@omalley
If you don’t allow unsafe characters, then just completely remove them from input. Done
Think about what this means. What is an unsafe character?
In the context of the user’s message, nothing. It’s only when you go to insert that message directly into a HTML/JS document that certain characters take on a different meaning. And so at that time you escape them. This way the user’s message displays as they intended it AND it doesn’t break the HTML. Everyone wins.
It’s the same for when you’re putting it into SQL, or into a shell-command, or into a URL, etc. You can’t store your data escaped for every single purpose in your DB, you need to do the escaping exactly when it’s needed and keep your original data raw and intact.
Your policy of stripping unsafe characters gets in the way of the user’s perfectly legitimate message. And there’s absolutely no reason for that.
You store user input verbatim, and you always remember to escape when displaying output, and you hope input cleaning works 100%
There is no hope required. You don’t have to always remember if you have a standard method of building DB queries and building HTML documents/templating, and it’s tested. And you should have this.
Where and when to escape (assuming a DB store):
- Untrusted data comes in
- Validate it (do NOT alter it)
And, if it’s valid - Store it (escape for SQL here)

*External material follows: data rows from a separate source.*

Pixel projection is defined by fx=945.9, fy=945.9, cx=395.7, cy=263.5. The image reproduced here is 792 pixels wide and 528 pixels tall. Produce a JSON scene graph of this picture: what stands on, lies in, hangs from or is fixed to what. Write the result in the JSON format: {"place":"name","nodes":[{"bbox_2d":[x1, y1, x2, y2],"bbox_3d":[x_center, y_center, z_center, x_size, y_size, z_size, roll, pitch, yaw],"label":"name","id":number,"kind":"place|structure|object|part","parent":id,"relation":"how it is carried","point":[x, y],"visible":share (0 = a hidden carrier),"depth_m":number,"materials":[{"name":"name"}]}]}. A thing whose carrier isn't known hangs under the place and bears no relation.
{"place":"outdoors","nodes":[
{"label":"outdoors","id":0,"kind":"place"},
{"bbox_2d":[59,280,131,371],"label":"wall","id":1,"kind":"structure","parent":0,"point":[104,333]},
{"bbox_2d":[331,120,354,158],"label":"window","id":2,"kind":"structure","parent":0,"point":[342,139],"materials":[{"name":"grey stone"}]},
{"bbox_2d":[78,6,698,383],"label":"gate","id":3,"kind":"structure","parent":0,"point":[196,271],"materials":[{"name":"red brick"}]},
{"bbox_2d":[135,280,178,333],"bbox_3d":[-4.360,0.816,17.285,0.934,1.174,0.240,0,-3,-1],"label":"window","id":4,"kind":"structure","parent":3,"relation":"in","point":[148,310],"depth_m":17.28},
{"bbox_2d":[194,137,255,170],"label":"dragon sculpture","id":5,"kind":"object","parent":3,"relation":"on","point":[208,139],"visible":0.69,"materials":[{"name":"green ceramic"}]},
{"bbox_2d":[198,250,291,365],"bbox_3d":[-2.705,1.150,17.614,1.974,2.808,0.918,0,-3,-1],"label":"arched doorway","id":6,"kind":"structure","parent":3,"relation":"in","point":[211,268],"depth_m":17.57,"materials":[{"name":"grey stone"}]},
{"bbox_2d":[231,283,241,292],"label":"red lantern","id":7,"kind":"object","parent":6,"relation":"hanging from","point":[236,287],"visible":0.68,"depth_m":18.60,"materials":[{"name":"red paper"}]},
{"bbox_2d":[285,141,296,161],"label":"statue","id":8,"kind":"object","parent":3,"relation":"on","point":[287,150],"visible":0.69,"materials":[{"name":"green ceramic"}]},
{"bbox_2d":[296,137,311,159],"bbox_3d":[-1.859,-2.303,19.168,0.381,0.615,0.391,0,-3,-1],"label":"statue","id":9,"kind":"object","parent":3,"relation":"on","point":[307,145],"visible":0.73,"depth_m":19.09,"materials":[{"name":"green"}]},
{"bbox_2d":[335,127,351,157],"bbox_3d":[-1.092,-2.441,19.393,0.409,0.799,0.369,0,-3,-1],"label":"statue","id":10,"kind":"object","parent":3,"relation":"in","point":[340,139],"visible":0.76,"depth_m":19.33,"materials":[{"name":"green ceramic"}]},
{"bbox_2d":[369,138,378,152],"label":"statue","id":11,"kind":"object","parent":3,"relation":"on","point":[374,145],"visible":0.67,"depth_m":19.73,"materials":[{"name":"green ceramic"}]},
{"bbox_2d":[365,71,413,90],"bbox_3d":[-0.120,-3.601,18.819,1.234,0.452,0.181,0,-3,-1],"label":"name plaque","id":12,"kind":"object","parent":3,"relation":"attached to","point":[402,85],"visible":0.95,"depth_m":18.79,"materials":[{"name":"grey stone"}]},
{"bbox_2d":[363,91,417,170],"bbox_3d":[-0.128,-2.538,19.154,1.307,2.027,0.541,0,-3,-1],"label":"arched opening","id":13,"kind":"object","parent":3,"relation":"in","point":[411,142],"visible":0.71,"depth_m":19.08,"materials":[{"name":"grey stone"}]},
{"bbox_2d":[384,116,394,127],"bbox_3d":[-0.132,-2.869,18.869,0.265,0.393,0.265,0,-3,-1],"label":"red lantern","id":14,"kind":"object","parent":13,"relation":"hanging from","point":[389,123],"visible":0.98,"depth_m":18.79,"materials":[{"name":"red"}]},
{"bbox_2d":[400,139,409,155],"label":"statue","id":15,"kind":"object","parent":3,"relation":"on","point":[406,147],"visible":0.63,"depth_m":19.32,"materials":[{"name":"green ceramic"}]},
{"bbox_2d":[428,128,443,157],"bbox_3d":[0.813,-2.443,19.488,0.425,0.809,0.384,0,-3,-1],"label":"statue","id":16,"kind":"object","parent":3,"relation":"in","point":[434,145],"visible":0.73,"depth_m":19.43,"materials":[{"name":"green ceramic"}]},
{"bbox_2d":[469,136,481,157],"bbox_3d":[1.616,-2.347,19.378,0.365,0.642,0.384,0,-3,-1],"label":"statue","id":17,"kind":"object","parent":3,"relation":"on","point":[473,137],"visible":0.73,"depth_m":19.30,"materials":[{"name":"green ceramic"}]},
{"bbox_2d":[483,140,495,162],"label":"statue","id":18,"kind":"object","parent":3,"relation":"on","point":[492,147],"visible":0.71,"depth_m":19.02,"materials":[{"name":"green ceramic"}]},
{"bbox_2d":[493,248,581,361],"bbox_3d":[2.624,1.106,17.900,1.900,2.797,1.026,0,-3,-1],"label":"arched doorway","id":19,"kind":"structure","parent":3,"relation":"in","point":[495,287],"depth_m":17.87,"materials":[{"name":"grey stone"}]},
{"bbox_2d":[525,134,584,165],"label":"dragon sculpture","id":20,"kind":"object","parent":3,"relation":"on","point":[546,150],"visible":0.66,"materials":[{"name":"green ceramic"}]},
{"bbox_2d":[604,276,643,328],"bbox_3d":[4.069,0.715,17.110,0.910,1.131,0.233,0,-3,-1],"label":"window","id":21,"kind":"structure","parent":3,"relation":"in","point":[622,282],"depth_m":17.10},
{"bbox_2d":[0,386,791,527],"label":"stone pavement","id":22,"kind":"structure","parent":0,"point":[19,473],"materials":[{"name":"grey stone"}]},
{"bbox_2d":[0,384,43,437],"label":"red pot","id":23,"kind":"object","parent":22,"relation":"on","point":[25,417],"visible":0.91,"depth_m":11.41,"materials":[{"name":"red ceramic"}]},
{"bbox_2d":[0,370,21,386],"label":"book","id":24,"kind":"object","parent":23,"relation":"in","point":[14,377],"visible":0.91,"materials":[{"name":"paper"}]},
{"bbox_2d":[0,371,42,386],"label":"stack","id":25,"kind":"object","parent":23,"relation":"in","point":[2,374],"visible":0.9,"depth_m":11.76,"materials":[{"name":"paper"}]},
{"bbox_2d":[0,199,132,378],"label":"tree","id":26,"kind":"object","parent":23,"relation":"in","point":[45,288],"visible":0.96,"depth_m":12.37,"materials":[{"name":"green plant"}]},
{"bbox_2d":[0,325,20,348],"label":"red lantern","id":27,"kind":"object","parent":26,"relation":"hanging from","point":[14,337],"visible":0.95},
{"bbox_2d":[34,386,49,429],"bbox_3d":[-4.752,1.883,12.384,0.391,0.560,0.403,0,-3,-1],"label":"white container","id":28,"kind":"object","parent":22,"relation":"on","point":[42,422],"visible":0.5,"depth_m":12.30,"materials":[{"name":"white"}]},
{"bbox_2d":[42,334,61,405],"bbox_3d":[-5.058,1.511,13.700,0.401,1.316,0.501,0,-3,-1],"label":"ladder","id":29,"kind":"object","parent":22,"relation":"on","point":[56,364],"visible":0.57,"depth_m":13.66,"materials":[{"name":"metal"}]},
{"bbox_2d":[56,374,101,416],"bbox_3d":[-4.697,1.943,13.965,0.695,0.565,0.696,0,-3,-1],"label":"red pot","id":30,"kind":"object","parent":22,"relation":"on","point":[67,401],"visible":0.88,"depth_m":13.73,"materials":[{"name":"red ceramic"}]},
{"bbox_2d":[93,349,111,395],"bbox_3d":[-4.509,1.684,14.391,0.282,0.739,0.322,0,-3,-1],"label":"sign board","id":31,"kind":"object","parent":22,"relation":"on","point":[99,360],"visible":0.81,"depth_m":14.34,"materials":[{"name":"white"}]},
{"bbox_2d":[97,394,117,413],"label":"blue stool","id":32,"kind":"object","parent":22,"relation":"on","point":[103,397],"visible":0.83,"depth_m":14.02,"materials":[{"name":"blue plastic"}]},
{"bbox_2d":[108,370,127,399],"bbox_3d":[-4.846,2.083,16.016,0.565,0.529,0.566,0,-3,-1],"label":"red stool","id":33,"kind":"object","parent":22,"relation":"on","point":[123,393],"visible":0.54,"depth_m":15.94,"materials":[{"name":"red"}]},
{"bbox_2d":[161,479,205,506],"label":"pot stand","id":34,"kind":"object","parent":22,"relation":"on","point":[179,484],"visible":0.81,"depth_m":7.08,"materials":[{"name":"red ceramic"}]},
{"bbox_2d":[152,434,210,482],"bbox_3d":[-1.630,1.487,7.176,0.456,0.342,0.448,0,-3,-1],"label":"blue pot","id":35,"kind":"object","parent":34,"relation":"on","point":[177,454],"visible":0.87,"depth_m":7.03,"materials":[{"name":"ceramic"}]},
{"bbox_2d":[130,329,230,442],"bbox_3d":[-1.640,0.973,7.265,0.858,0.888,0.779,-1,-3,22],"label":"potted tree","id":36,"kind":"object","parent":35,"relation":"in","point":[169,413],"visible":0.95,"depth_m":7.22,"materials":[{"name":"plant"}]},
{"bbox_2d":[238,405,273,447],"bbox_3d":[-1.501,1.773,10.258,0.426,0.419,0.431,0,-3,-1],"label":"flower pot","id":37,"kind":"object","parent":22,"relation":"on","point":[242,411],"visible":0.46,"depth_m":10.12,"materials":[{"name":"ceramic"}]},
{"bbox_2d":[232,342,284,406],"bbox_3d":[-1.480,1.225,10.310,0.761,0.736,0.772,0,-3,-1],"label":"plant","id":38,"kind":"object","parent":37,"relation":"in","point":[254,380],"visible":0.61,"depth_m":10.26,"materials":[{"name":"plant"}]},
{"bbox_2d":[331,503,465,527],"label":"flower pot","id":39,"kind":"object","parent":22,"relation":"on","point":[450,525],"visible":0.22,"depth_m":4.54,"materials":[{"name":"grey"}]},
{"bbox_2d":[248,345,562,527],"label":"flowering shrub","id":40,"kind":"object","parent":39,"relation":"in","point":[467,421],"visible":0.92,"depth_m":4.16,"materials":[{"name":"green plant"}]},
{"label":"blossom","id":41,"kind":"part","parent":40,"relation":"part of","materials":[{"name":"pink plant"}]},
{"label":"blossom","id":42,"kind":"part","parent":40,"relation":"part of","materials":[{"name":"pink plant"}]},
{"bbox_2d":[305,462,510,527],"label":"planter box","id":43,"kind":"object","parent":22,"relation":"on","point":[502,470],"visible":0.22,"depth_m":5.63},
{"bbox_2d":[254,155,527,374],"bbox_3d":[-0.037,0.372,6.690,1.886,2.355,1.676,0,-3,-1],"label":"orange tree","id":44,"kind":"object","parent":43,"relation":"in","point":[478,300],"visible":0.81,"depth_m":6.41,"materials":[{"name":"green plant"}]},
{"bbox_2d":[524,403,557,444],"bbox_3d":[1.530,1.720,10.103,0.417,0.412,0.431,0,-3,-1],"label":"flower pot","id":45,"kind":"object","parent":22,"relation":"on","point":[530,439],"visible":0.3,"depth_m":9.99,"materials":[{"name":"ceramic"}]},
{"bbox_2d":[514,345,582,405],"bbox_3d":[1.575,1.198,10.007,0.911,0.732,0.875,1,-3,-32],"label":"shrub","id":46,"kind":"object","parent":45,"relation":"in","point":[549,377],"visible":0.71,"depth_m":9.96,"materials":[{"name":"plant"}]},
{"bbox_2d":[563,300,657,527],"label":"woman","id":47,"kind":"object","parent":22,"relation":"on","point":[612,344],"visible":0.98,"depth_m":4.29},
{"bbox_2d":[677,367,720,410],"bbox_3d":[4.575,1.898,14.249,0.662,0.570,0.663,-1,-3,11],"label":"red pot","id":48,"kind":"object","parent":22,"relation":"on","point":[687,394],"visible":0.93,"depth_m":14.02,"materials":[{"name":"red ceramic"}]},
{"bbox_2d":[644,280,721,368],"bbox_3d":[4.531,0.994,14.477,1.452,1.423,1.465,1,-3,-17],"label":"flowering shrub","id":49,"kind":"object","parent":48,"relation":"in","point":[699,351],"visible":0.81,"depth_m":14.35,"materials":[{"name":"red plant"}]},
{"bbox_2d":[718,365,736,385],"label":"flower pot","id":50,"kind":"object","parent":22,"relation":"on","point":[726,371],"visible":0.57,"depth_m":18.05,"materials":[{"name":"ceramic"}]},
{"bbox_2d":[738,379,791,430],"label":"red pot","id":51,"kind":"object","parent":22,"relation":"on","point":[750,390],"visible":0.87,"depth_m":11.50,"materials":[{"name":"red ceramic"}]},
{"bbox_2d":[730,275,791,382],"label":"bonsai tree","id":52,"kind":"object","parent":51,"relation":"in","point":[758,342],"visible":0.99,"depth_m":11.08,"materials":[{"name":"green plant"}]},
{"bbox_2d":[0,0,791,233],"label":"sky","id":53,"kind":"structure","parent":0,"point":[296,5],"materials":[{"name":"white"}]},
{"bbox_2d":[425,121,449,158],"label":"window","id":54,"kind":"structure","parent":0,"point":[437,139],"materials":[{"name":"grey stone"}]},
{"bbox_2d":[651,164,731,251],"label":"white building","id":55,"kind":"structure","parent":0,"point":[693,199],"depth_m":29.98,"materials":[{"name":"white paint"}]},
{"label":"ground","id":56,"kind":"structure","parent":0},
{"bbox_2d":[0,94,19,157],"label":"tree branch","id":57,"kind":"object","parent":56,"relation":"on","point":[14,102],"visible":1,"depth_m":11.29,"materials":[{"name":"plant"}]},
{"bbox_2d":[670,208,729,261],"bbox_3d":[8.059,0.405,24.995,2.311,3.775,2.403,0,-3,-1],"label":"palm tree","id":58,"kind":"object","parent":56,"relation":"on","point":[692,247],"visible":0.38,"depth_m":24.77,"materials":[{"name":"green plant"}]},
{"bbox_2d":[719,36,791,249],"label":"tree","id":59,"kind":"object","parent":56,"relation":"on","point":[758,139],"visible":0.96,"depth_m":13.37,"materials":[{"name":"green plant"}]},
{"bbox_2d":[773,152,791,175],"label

later, if you want to display it in a HTML page:
retrieve from DB and escape for HTML
or, if you want to use it in a unix command line:
retrieve from DB and escape for shell
or, into a url:
retrieve from DB and URL encode
etc…
The key is not MODIFYING the user’s data. Just accept or reject. Then you escape if necessary when you use it in different contexts.
Now you can do anything you want with your data. You don’t have to impose confusing constraints on what your users can and can’t say.